[EXCERPT PROVIDED — start]
The 2023 annual general meeting season represented a return to ‘business as usual’ following the Covid pandemic, as shareholders refocused on long-term, sustainable shareholder value.
Across Europe, shareholders were most likely to challenge resolutions related to executive pay, in part due to the long-term incentive plans (LTIPs) companies issued to managers at the height of the pandemic, and which typically matured last year.
More than 35% of resolutions relating to executive pay were contested—defined as attracting 10% or more negative votes—during the 2023 AGM season in seven European markets (the UK, the Netherlands, Germany, Spain, France, Switzerland and Italy).
Despite the slight proportional decline (36.1% in 2023) of shareholder opposition, compared with 2022 (37.1%), remuneration remains a key topic for shareholders.
Within the category of executive pay, the Georgeson analysis found that the proportion of resolutions relating to remuneration reports contested by shareholders rose to 42.9% in 2023 from 39.4% in the previous year. In comparison, the proportion of contested remuneration policy resolutions declined more significantly to 29.2%, from 34.8%.
The data show that shareholders in European companies continue to perceive a misalignment between compensation and shareholder interest. Shareholders also seem to be taking greater issue with how policies are implemented but appear less concerned about their structure.
Long-term incentive plans
Across Europe during the 2023 AGM season, many shareholders focused on how remuneration committees had approached vesting decisions concerning 2020 LTIPs awards; a time when a large proportion of companies experienced an unusually low share price, owing to the pandemic.
LTIP awards are calculated according to salary multiples. When share prices fall below their usual value, the remuneration committee must award a higher number of shares to the executives to achieve the same monetary award.
When the post-pandemic financial markets recovered and share prices rose, many executives saw their vested LTIP awards delivering a substantial ‘windfall gain’; profits gained through anomalous market changes, but not necessarily management leadership. As a result, some investors questioned the underlying performance and value delivered by the management team and, in some cases, argued that awarded LTIPs resulted from market movement and not an individual executive’s skill.
In such ‘windfall’ cases, shareholders typically expect remuneration committees to take appropriate measures to reduce remuneration, avoid possible gains, and report on the event. Shareholders especially wish for action in cases where the company has suspended the dividend, received government handouts under a furlough scheme, or has significantly reduced the company workforce.
Companies are likely to receive less opposition when their boards actively engage about their priorities with shareholders throughout the year and proactively respond to arising potential questions, concerns or shareholder proposals. By engaging early and often, companies can foster stronger relationships with their shareholders and better align their practices with investor expectations.
[EXCERPT PROVIDED — finish]
TASKS.
1. Reproduce word for word the part of the article on executive pay votes that opens with the words containing "Companies are likely" and closes with "with investor expectations.".
2. Extend the article on executive pay votes, picking up right after its final sentence.
The lines that come next have nothing to do with the article on executive pay votes.
[GIVEN INFORMATION — start]
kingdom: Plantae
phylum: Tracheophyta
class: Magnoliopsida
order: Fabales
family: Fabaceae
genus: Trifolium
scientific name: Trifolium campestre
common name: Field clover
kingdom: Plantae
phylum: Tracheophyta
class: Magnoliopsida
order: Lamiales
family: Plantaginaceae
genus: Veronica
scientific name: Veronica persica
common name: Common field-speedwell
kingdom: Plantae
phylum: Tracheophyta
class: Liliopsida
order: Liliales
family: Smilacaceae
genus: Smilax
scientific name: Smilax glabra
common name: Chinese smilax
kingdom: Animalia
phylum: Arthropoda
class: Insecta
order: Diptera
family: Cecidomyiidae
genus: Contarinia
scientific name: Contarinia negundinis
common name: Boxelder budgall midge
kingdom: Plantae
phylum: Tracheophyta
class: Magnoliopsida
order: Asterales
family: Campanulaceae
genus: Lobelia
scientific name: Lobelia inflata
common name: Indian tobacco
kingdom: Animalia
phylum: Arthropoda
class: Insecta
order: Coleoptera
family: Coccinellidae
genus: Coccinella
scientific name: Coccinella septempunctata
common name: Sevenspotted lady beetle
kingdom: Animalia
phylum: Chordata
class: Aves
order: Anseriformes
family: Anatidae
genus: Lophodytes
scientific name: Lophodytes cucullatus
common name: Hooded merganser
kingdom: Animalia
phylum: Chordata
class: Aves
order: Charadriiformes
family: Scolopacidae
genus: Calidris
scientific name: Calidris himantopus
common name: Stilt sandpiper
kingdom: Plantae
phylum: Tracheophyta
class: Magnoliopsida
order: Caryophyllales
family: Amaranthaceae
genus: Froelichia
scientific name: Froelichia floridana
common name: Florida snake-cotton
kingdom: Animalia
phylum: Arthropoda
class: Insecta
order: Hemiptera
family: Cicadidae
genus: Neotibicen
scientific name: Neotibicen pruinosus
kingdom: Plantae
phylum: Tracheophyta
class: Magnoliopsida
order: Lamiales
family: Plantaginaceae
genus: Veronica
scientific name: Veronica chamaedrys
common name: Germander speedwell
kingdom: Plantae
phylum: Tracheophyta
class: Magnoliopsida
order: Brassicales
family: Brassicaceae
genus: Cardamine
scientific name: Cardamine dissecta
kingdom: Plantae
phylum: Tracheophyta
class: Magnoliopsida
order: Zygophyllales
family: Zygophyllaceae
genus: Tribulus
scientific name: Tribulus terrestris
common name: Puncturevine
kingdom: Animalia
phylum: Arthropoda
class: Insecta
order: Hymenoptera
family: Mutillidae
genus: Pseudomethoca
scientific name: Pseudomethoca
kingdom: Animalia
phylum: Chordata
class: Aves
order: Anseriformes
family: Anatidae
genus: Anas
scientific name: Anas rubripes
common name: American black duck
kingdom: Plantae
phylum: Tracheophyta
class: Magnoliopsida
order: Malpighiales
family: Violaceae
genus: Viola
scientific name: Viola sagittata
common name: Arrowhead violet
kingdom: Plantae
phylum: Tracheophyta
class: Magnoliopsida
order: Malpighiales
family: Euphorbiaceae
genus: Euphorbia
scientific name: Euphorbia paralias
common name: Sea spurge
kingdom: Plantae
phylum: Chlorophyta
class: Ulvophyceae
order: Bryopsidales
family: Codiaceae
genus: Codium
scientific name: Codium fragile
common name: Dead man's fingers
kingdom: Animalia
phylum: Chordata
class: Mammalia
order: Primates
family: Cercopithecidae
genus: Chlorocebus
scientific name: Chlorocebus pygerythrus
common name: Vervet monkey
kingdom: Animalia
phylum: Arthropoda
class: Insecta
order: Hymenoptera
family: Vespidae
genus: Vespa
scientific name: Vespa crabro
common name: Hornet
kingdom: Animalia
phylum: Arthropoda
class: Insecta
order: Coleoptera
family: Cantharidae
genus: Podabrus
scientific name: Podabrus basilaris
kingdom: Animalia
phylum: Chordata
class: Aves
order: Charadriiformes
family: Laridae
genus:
[GIVEN INFORMATION — finish]
RESPONSES.
1.
Companies are likely to receive less opposition when their boards actively engage about their priorities with shareholders throughout the year and proactively respond to arising potential questions, concerns or shareholder proposals. By engaging early and often, companies can foster stronger relationships with their shareholders and better align their practices with investor expectations.

2.
Virtual or hybrid AGMs
The 2023 AGM season also marked a pivotal change (in part instigated by the pandemic) because investors accepted virtual meetings in some European markets. These changes will continue to evolve in the coming AGM seasons as discussions—about shareholder rights and access—extend into the long term.
During the past months, temporary legislation that permitted virtual AGMs in many European countries expired. In 2023, Germany was the first European country to introduce legislation for virtual-only AGMs that also provided a legal framework to replicate nearly all the same shareholder rights available at physical AGMs, such as live questions and live voting. The new legislation has no expiration date, and companies can elect to hold virtual-only AGMs on the condition that they obtain shareholder approval for such every five years.
Not all stakeholders, however, are enthusiastic about the proliferation of virtual-only AGMs, particularly in markets where legal shareholder protections do not match those offered by the German legislation. Some European company shareholders have voiced concerns that virtual-only meetings may eventually undermine board accountability and encroach upon shareholder rights. One such shareholder concern is accessibility to boards and management to ask questions during annual meetings. Some shareholders fear that the end result will be a potential decline in board accountability.
Companies that engage directly with investors to understand and address their concerns before making significant changes may receive less shareholder resistance. Those who fail to engage with shareholders will likely receive more scrutiny or opposition on governance topics.
For the forthcoming AGM season, investors will likely maintain their focus on accountability and transparency issues, which were deferred during the pandemic as shareholders adjusted their positions due to the exceptional circumstances. Specifically, shareholders have refocused their attention on areas such as remuneration, risk management, ESG factors, and maximising share value and return on investment.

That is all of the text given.